Required work: Repeat the listing below word for word, minus the pictures.
▼
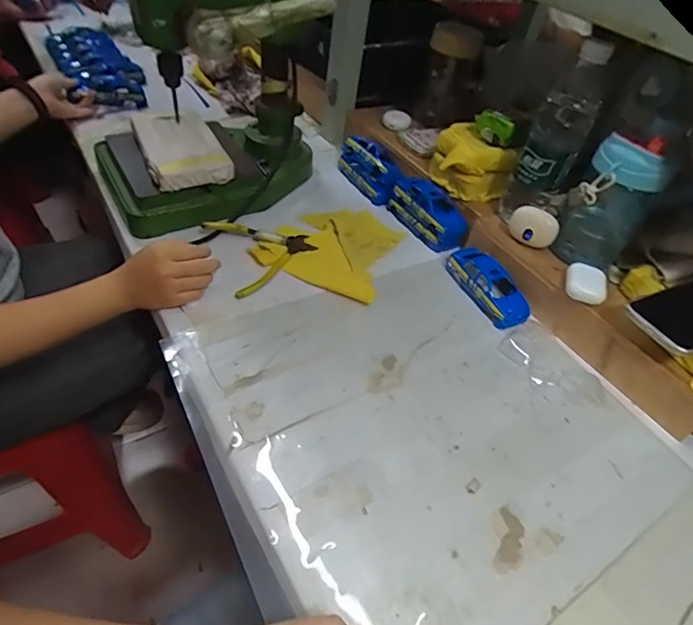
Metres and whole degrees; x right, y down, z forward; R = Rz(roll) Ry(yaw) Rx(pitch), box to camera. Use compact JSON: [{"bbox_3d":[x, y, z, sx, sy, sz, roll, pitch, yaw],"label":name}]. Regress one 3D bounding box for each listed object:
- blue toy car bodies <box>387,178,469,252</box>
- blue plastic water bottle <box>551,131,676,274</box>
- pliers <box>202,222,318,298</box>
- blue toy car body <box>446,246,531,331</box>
[{"bbox_3d":[0.120,-0.149,0.698,0.051,0.053,0.132,-21,53,-27],"label":"blue toy car bodies"},{"bbox_3d":[0.310,-0.126,0.562,0.082,0.161,0.074,34,50,22],"label":"blue plastic water bottle"},{"bbox_3d":[-0.105,-0.086,0.619,0.126,0.018,0.132,-17,51,-25],"label":"pliers"},{"bbox_3d":[0.184,-0.039,0.613,0.054,0.028,0.130,-16,50,-24],"label":"blue toy car body"}]

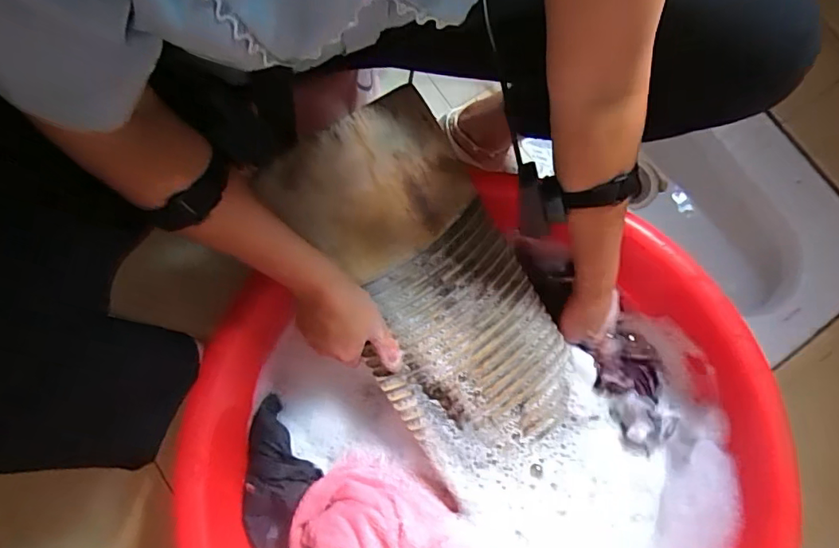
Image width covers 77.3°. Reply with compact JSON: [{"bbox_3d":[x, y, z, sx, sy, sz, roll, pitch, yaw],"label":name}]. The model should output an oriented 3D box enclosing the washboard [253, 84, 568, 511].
[{"bbox_3d":[0.024,0.033,0.538,0.186,0.019,0.409,-29,99,-9],"label":"washboard"}]

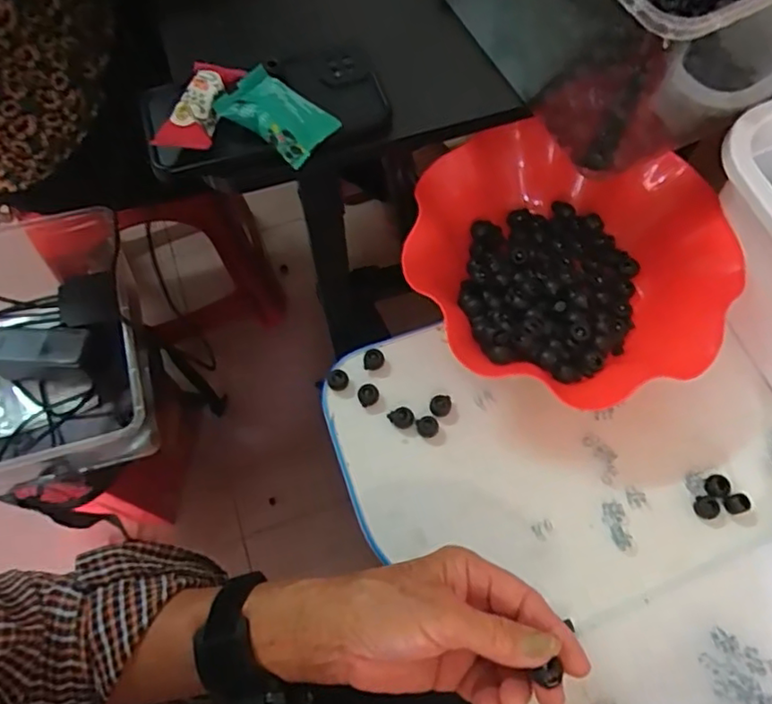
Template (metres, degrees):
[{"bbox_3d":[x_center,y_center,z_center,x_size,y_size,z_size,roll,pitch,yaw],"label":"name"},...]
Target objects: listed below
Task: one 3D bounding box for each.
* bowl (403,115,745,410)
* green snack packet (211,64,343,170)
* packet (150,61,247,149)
[{"bbox_3d":[0.127,-0.060,0.446,0.214,0.062,0.199,-1,67,2],"label":"bowl"},{"bbox_3d":[-0.072,-0.155,0.396,0.069,0.019,0.043,34,70,16],"label":"green snack packet"},{"bbox_3d":[-0.121,-0.162,0.391,0.033,0.013,0.073,15,66,8],"label":"packet"}]

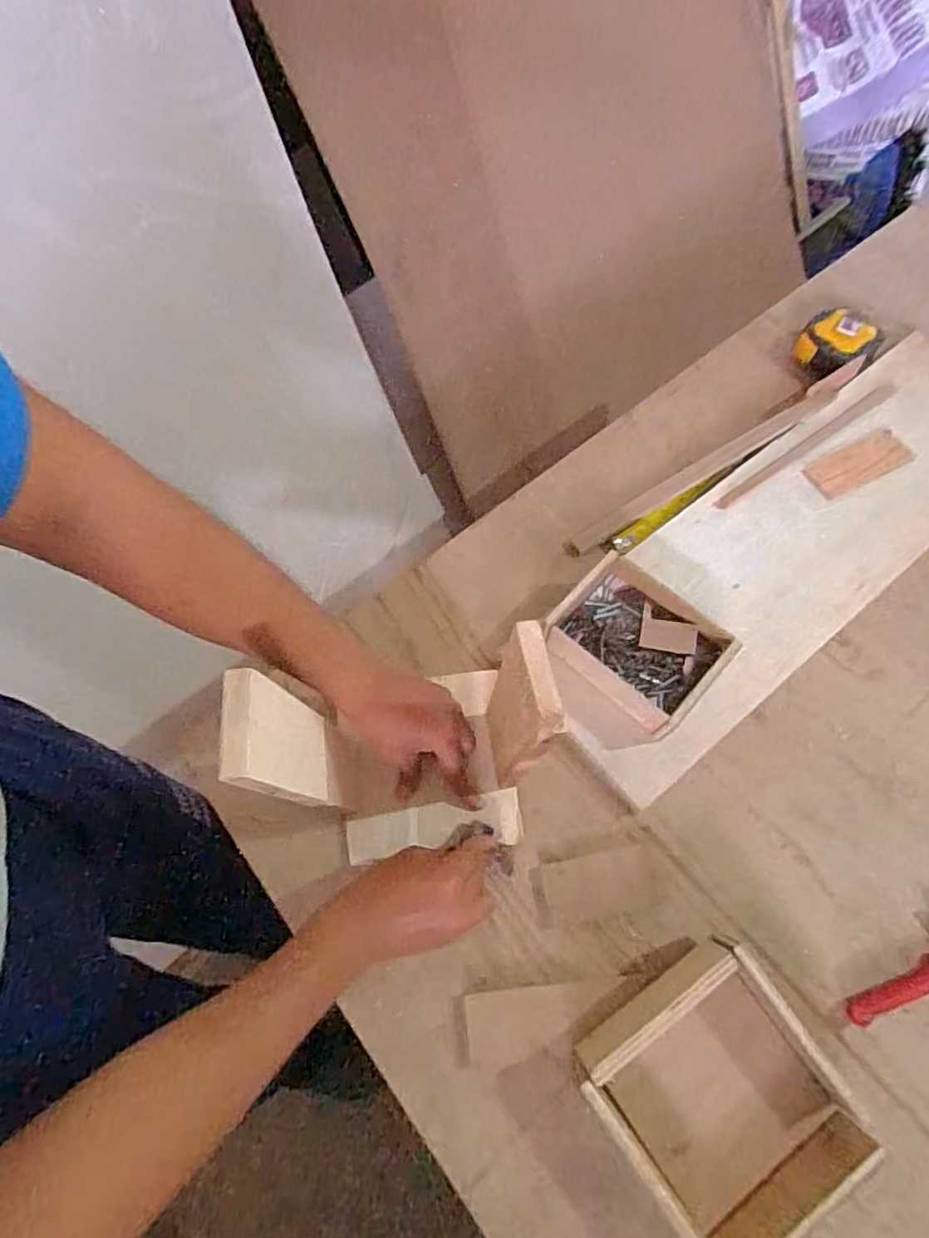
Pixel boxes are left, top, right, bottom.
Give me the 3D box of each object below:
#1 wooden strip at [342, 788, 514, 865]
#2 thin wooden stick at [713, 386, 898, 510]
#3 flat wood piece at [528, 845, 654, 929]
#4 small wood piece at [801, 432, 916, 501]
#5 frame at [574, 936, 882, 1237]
[{"bbox_3d":[-0.026,0.184,0.533,0.150,0.009,0.041,-9,67,-1],"label":"wooden strip"},{"bbox_3d":[0.383,-0.192,0.679,0.266,0.012,0.017,-34,69,-12],"label":"thin wooden stick"},{"bbox_3d":[0.108,0.227,0.516,0.098,0.004,0.048,-11,66,-3],"label":"flat wood piece"},{"bbox_3d":[0.433,-0.170,0.669,0.122,0.008,0.046,-27,68,-10],"label":"small wood piece"},{"bbox_3d":[0.184,0.341,0.434,0.148,0.061,0.152,-32,69,-12],"label":"frame"}]

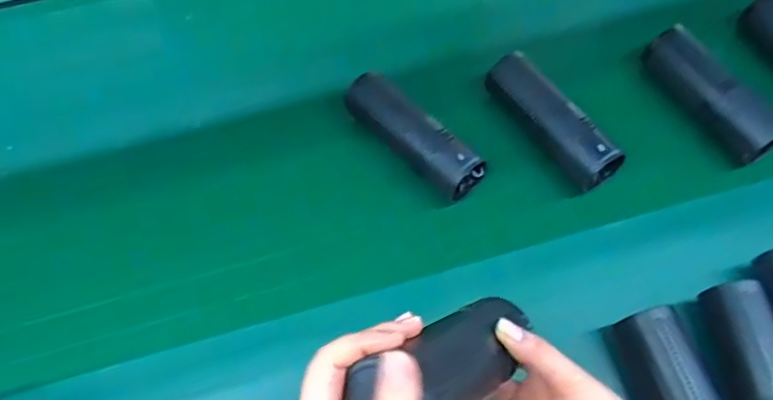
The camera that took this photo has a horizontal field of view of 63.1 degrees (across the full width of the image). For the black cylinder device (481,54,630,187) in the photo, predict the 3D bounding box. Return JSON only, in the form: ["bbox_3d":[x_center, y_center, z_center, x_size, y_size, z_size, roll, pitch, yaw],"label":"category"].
[{"bbox_3d":[0.171,-0.086,0.653,0.038,0.045,0.168,-32,66,-13],"label":"black cylinder device"}]

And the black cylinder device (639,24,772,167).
[{"bbox_3d":[0.345,-0.115,0.666,0.055,0.053,0.164,-28,66,-12],"label":"black cylinder device"}]

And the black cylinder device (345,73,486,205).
[{"bbox_3d":[0.025,-0.068,0.649,0.164,0.043,0.046,41,71,20],"label":"black cylinder device"}]

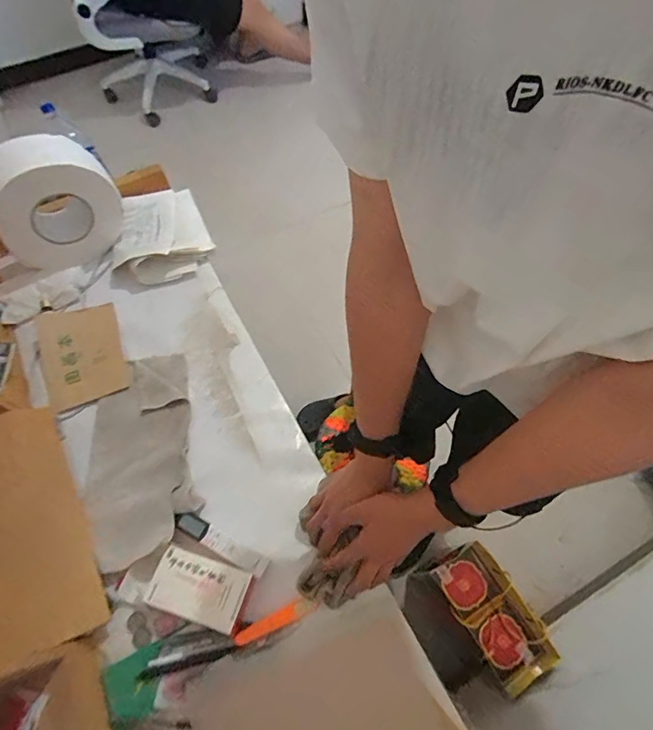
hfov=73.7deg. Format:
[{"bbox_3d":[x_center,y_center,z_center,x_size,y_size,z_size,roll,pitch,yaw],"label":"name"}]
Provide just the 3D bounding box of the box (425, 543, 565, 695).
[{"bbox_3d":[0.351,0.523,0.915,0.134,0.087,0.270,-31,67,-13],"label":"box"}]

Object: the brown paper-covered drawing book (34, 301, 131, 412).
[{"bbox_3d":[-0.420,-0.019,0.749,0.126,0.019,0.187,-14,63,-22],"label":"brown paper-covered drawing book"}]

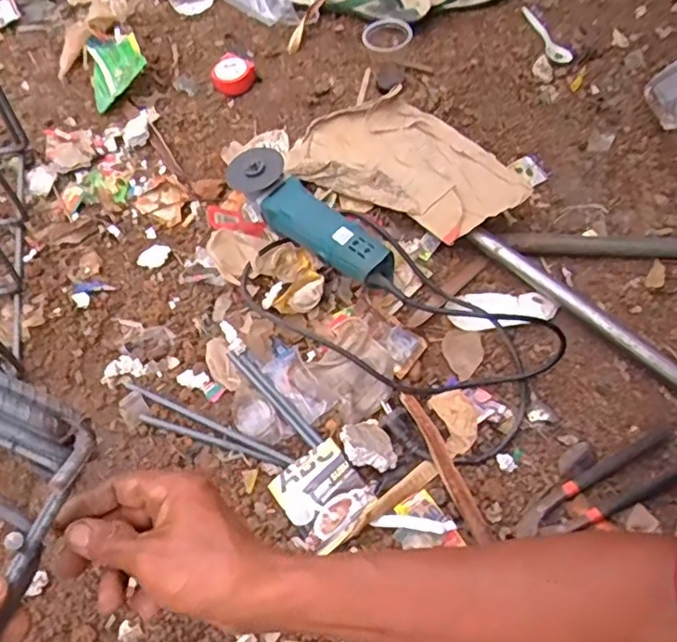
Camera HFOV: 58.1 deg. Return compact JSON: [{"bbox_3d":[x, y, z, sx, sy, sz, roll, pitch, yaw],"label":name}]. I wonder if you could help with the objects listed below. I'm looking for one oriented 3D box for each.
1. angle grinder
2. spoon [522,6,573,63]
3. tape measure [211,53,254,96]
[{"bbox_3d":[-0.028,-0.121,0.781,0.272,0.081,0.070,38,68,21],"label":"angle grinder"},{"bbox_3d":[0.344,-0.475,1.006,0.035,0.012,0.137,-15,62,-9],"label":"spoon"},{"bbox_3d":[-0.165,-0.386,0.958,0.062,0.035,0.069,-33,65,-16],"label":"tape measure"}]

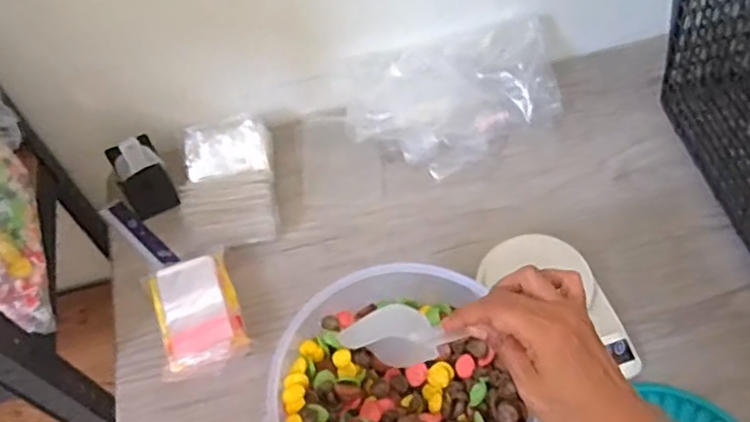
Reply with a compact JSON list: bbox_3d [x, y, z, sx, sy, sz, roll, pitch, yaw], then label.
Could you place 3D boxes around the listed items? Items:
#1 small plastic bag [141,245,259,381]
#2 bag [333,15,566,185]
[{"bbox_3d":[-0.196,0.111,0.725,0.094,0.050,0.150,-21,59,-9],"label":"small plastic bag"},{"bbox_3d":[0.102,-0.138,0.839,0.272,0.108,0.137,-22,59,-10],"label":"bag"}]

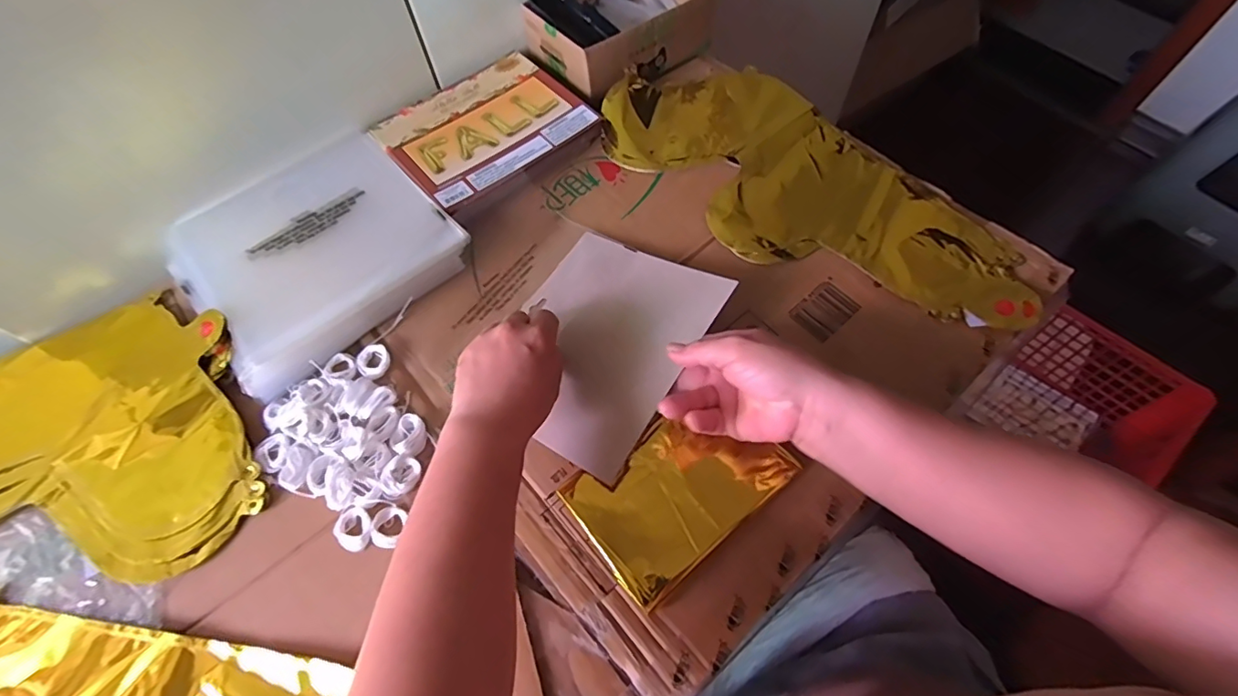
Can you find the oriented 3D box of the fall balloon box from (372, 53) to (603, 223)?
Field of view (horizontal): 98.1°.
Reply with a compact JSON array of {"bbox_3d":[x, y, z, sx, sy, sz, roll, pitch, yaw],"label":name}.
[{"bbox_3d":[-0.136,-0.228,0.568,0.195,0.027,0.173,-39,67,-17],"label":"fall balloon box"}]

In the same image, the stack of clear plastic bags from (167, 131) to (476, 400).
[{"bbox_3d":[-0.279,-0.090,0.497,0.215,0.030,0.214,-39,66,-17],"label":"stack of clear plastic bags"}]

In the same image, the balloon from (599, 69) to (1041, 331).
[{"bbox_3d":[0.179,-0.159,0.528,0.198,0.018,0.428,-37,67,-16],"label":"balloon"}]

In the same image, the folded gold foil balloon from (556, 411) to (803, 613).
[{"bbox_3d":[0.045,0.100,0.401,0.151,0.014,0.100,-37,66,-16],"label":"folded gold foil balloon"}]

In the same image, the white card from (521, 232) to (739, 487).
[{"bbox_3d":[-0.020,-0.010,0.452,0.155,0.035,0.190,30,67,16],"label":"white card"}]

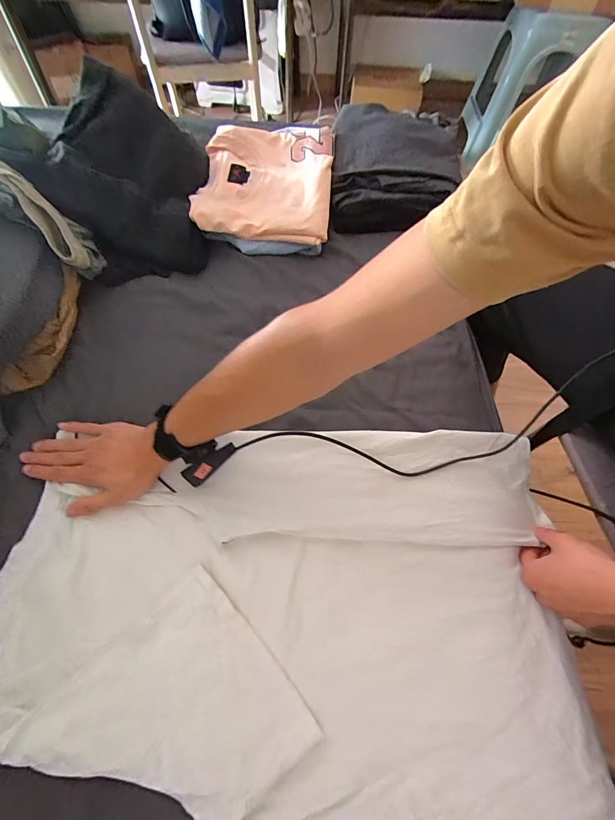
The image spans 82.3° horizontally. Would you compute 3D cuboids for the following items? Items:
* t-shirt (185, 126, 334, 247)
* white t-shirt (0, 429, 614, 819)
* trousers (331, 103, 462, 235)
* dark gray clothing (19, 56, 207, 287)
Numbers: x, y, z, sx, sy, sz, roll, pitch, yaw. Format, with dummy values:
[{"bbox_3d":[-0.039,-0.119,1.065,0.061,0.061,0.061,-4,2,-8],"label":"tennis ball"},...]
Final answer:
▲
Response to the exercise:
Metres and whole degrees; x right, y down, z forward; R = Rz(roll) Ry(yaw) Rx(pitch), box to camera. Use compact JSON: [{"bbox_3d":[x, y, z, sx, sy, sz, roll, pitch, yaw],"label":name}]. Regress one 3D bounding box for each listed object:
- blue toy car bodies <box>387,178,469,252</box>
- blue plastic water bottle <box>551,131,676,274</box>
- pliers <box>202,222,318,298</box>
- blue toy car body <box>446,246,531,331</box>
[{"bbox_3d":[0.120,-0.149,0.698,0.051,0.053,0.132,-21,53,-27],"label":"blue toy car bodies"},{"bbox_3d":[0.310,-0.126,0.562,0.082,0.161,0.074,34,50,22],"label":"blue plastic water bottle"},{"bbox_3d":[-0.105,-0.086,0.619,0.126,0.018,0.132,-17,51,-25],"label":"pliers"},{"bbox_3d":[0.184,-0.039,0.613,0.054,0.028,0.130,-16,50,-24],"label":"blue toy car body"}]

Image width covers 77.3°. Reply with compact JSON: [{"bbox_3d":[x, y, z, sx, sy, sz, roll, pitch, yaw],"label":name}]. The model should output an oriented 3D box enclosing the washboard [253, 84, 568, 511].
[{"bbox_3d":[0.024,0.033,0.538,0.186,0.019,0.409,-29,99,-9],"label":"washboard"}]

Template (metres, degrees):
[{"bbox_3d":[x_center,y_center,z_center,x_size,y_size,z_size,roll,pitch,yaw],"label":"name"},...]
Target objects: listed below
Task: one 3D bounding box for each.
* bowl (403,115,745,410)
* green snack packet (211,64,343,170)
* packet (150,61,247,149)
[{"bbox_3d":[0.127,-0.060,0.446,0.214,0.062,0.199,-1,67,2],"label":"bowl"},{"bbox_3d":[-0.072,-0.155,0.396,0.069,0.019,0.043,34,70,16],"label":"green snack packet"},{"bbox_3d":[-0.121,-0.162,0.391,0.033,0.013,0.073,15,66,8],"label":"packet"}]

Pixel boxes are left, top, right, bottom.
Give me the 3D box of each object below:
#1 wooden strip at [342, 788, 514, 865]
#2 thin wooden stick at [713, 386, 898, 510]
#3 flat wood piece at [528, 845, 654, 929]
#4 small wood piece at [801, 432, 916, 501]
#5 frame at [574, 936, 882, 1237]
[{"bbox_3d":[-0.026,0.184,0.533,0.150,0.009,0.041,-9,67,-1],"label":"wooden strip"},{"bbox_3d":[0.383,-0.192,0.679,0.266,0.012,0.017,-34,69,-12],"label":"thin wooden stick"},{"bbox_3d":[0.108,0.227,0.516,0.098,0.004,0.048,-11,66,-3],"label":"flat wood piece"},{"bbox_3d":[0.433,-0.170,0.669,0.122,0.008,0.046,-27,68,-10],"label":"small wood piece"},{"bbox_3d":[0.184,0.341,0.434,0.148,0.061,0.152,-32,69,-12],"label":"frame"}]

The camera that took this photo has a horizontal field of view of 63.1 degrees (across the full width of the image). For the black cylinder device (481,54,630,187) in the photo, predict the 3D bounding box. Return JSON only, in the form: ["bbox_3d":[x_center, y_center, z_center, x_size, y_size, z_size, roll, pitch, yaw],"label":"category"].
[{"bbox_3d":[0.171,-0.086,0.653,0.038,0.045,0.168,-32,66,-13],"label":"black cylinder device"}]

And the black cylinder device (639,24,772,167).
[{"bbox_3d":[0.345,-0.115,0.666,0.055,0.053,0.164,-28,66,-12],"label":"black cylinder device"}]

And the black cylinder device (345,73,486,205).
[{"bbox_3d":[0.025,-0.068,0.649,0.164,0.043,0.046,41,71,20],"label":"black cylinder device"}]

hfov=73.7deg. Format:
[{"bbox_3d":[x_center,y_center,z_center,x_size,y_size,z_size,roll,pitch,yaw],"label":"name"}]
Provide just the 3D bounding box of the box (425, 543, 565, 695).
[{"bbox_3d":[0.351,0.523,0.915,0.134,0.087,0.270,-31,67,-13],"label":"box"}]

Object: the brown paper-covered drawing book (34, 301, 131, 412).
[{"bbox_3d":[-0.420,-0.019,0.749,0.126,0.019,0.187,-14,63,-22],"label":"brown paper-covered drawing book"}]

Camera HFOV: 58.1 deg. Return compact JSON: [{"bbox_3d":[x, y, z, sx, sy, sz, roll, pitch, yaw],"label":name}]. I wonder if you could help with the objects listed below. I'm looking for one oriented 3D box for each.
1. angle grinder
2. spoon [522,6,573,63]
3. tape measure [211,53,254,96]
[{"bbox_3d":[-0.028,-0.121,0.781,0.272,0.081,0.070,38,68,21],"label":"angle grinder"},{"bbox_3d":[0.344,-0.475,1.006,0.035,0.012,0.137,-15,62,-9],"label":"spoon"},{"bbox_3d":[-0.165,-0.386,0.958,0.062,0.035,0.069,-33,65,-16],"label":"tape measure"}]

Reply with a compact JSON list: bbox_3d [x, y, z, sx, sy, sz, roll, pitch, yaw], then label.
Could you place 3D boxes around the listed items? Items:
#1 small plastic bag [141,245,259,381]
#2 bag [333,15,566,185]
[{"bbox_3d":[-0.196,0.111,0.725,0.094,0.050,0.150,-21,59,-9],"label":"small plastic bag"},{"bbox_3d":[0.102,-0.138,0.839,0.272,0.108,0.137,-22,59,-10],"label":"bag"}]

Can you find the oriented 3D box of the fall balloon box from (372, 53) to (603, 223)?
Field of view (horizontal): 98.1°.
Reply with a compact JSON array of {"bbox_3d":[x, y, z, sx, sy, sz, roll, pitch, yaw],"label":name}.
[{"bbox_3d":[-0.136,-0.228,0.568,0.195,0.027,0.173,-39,67,-17],"label":"fall balloon box"}]

In the same image, the stack of clear plastic bags from (167, 131) to (476, 400).
[{"bbox_3d":[-0.279,-0.090,0.497,0.215,0.030,0.214,-39,66,-17],"label":"stack of clear plastic bags"}]

In the same image, the balloon from (599, 69) to (1041, 331).
[{"bbox_3d":[0.179,-0.159,0.528,0.198,0.018,0.428,-37,67,-16],"label":"balloon"}]

In the same image, the folded gold foil balloon from (556, 411) to (803, 613).
[{"bbox_3d":[0.045,0.100,0.401,0.151,0.014,0.100,-37,66,-16],"label":"folded gold foil balloon"}]

In the same image, the white card from (521, 232) to (739, 487).
[{"bbox_3d":[-0.020,-0.010,0.452,0.155,0.035,0.190,30,67,16],"label":"white card"}]

The image spans 82.3° horizontally. Would you compute 3D cuboids for the following items? Items:
* t-shirt (185, 126, 334, 247)
* white t-shirt (0, 429, 614, 819)
* trousers (331, 103, 462, 235)
* dark gray clothing (19, 56, 207, 287)
Numbers: x, y, z, sx, sy, sz, roll, pitch, yaw. Format, with dummy values:
[{"bbox_3d":[-0.039,-0.119,1.065,0.061,0.061,0.061,-4,2,-8],"label":"tennis ball"},...]
Final answer:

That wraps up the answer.